▸ WHAT YOU NEED TO DO
Range to reproduce from the entries below: the line with "Colombia, es esencial", the line with "Demostrar ingresos estables y comprobables.", and every line in between. Give them exactly and give nothing else.

(Saved entries)
>>

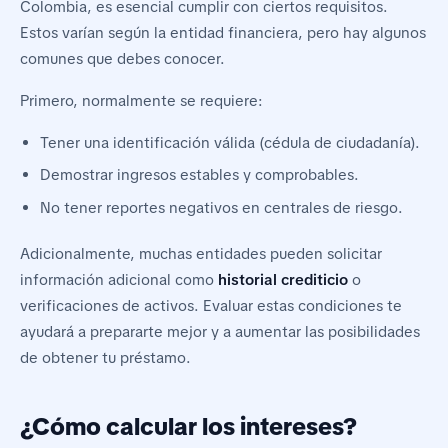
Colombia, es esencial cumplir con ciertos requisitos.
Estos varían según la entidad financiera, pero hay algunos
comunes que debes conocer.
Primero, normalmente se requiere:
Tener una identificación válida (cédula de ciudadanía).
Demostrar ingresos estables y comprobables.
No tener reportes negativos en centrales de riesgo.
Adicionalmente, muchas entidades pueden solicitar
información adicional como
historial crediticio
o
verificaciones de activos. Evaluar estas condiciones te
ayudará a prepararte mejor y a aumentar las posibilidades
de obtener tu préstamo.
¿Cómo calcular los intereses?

<<
>>

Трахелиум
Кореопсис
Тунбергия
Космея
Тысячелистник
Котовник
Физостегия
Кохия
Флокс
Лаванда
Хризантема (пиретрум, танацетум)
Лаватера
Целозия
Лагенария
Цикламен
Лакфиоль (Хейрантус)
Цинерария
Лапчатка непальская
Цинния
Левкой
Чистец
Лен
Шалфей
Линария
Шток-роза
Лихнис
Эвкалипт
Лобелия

<<

▸ ANSWER AREA
Colombia, es esencial cumplir con ciertos requisitos.
Estos varían según la entidad financiera, pero hay algunos
comunes que debes conocer.
Primero, normalmente se requiere:
Tener una identificación válida (cédula de ciudadanía).
Demostrar ingresos estables y comprobables.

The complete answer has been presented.